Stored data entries
┌────────
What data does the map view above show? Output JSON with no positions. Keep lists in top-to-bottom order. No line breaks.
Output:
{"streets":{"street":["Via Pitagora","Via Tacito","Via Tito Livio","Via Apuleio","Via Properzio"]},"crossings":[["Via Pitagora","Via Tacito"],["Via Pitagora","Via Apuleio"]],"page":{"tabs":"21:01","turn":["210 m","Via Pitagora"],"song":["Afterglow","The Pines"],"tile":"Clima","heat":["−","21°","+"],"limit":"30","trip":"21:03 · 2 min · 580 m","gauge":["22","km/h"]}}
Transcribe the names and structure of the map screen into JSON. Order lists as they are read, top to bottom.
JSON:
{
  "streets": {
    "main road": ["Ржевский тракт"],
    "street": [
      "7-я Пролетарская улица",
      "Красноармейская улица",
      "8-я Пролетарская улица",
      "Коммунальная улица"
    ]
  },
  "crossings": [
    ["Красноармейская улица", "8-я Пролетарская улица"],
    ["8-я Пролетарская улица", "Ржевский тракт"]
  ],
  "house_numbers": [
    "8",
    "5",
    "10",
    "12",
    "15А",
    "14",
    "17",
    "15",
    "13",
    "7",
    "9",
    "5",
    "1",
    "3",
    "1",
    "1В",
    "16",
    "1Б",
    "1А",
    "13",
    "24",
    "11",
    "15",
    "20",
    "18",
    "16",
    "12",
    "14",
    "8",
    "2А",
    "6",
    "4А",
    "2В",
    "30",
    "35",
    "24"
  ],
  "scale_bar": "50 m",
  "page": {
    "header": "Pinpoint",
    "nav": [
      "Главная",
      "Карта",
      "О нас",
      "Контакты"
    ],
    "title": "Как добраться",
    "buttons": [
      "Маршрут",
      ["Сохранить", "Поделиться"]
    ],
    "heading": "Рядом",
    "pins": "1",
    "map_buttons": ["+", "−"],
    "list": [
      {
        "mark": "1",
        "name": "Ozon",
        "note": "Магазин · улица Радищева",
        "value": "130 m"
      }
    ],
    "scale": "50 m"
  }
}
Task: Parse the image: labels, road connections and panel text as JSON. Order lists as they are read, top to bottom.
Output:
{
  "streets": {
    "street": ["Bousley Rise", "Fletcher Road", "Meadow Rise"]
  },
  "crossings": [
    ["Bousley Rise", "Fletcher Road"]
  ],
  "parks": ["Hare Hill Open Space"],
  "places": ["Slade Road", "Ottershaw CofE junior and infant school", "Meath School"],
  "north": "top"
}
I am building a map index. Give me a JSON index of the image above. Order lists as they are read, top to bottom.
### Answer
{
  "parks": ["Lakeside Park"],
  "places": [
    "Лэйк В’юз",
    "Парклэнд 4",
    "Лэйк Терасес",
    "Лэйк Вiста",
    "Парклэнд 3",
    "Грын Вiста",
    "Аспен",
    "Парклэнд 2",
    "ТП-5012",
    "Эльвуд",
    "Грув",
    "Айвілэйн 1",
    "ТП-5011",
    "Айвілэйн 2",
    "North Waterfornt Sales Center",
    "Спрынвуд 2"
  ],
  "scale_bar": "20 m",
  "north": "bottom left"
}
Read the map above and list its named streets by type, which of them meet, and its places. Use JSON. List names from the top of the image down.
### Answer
└────────
◆ Required action: Using the data above, reproduce every line exactly.

◆ Task solution:
What data does the map view above show? Output JSON with no positions. Keep lists in top-to-bottom order. No line breaks.
Output:
{"streets":{"street":["Via Pitagora","Via Tacito","Via Tito Livio","Via Apuleio","Via Properzio"]},"crossings":[["Via Pitagora","Via Tacito"],["Via Pitagora","Via Apuleio"]],"page":{"tabs":"21:01","turn":["210 m","Via Pitagora"],"song":["Afterglow","The Pines"],"tile":"Clima","heat":["−","21°","+"],"limit":"30","trip":"21:03 · 2 min · 580 m","gauge":["22","km/h"]}}
Transcribe the names and structure of the map screen into JSON. Order lists as they are read, top to bottom.
JSON:
{
  "streets": {
    "main road": ["Ржевский тракт"],
    "street": [
      "7-я Пролетарская улица",
      "Красноармейская улица",
      "8-я Пролетарская улица",
      "Коммунальная улица"
    ]
  },
  "crossings": [
    ["Красноармейская улица", "8-я Пролетарская улица"],
    ["8-я Пролетарская улица", "Ржевский тракт"]
  ],
  "house_numbers": [
    "8",
    "5",
    "10",
    "12",
    "15А",
    "14",
    "17",
    "15",
    "13",
    "7",
    "9",
    "5",
    "1",
    "3",
    "1",
    "1В",
    "16",
    "1Б",
    "1А",
    "13",
    "24",
    "11",
    "15",
    "20",
    "18",
    "16",
    "12",
    "14",
    "8",
    "2А",
    "6",
    "4А",
    "2В",
    "30",
    "35",
    "24"
  ],
  "scale_bar": "50 m",
  "page": {
    "header": "Pinpoint",
    "nav": [
      "Главная",
      "Карта",
      "О нас",
      "Контакты"
    ],
    "title": "Как добраться",
    "buttons": [
      "Маршрут",
      ["Сохранить", "Поделиться"]
    ],
    "heading": "Рядом",
    "pins": "1",
    "map_buttons": ["+", "−"],
    "list": [
      {
        "mark": "1",
        "name": "Ozon",
        "note": "Магазин · улица Радищева",
        "value": "130 m"
      }
    ],
    "scale": "50 m"
  }
}
Task: Parse the image: labels, road connections and panel text as JSON. Order lists as they are read, top to bottom.
Output:
{
  "streets": {
    "street": ["Bousley Rise", "Fletcher Road", "Meadow Rise"]
  },
  "crossings": [
    ["Bousley Rise", "Fletcher Road"]
  ],
  "parks": ["Hare Hill Open Space"],
  "places": ["Slade Road", "Ottershaw CofE junior and infant school", "Meath School"],
  "north": "top"
}
I am building a map index. Give me a JSON index of the image above. Order lists as they are read, top to bottom.
### Answer
{
  "parks": ["Lakeside Park"],
  "places": [
    "Лэйк В’юз",
    "Парклэнд 4",
    "Лэйк Терасес",
    "Лэйк Вiста",
    "Парклэнд 3",
    "Грын Вiста",
    "Аспен",
    "Парклэнд 2",
    "ТП-5012",
    "Эльвуд",
    "Грув",
    "Айвілэйн 1",
    "ТП-5011",
    "Айвілэйн 2",
    "North Waterfornt Sales Center",
    "Спрынвуд 2"
  ],
  "scale_bar": "20 m",
  "north": "bottom left"
}
Read the map above and list its named streets by type, which of them meet, and its places. Use JSON. List names from the top of the image down.
### Answer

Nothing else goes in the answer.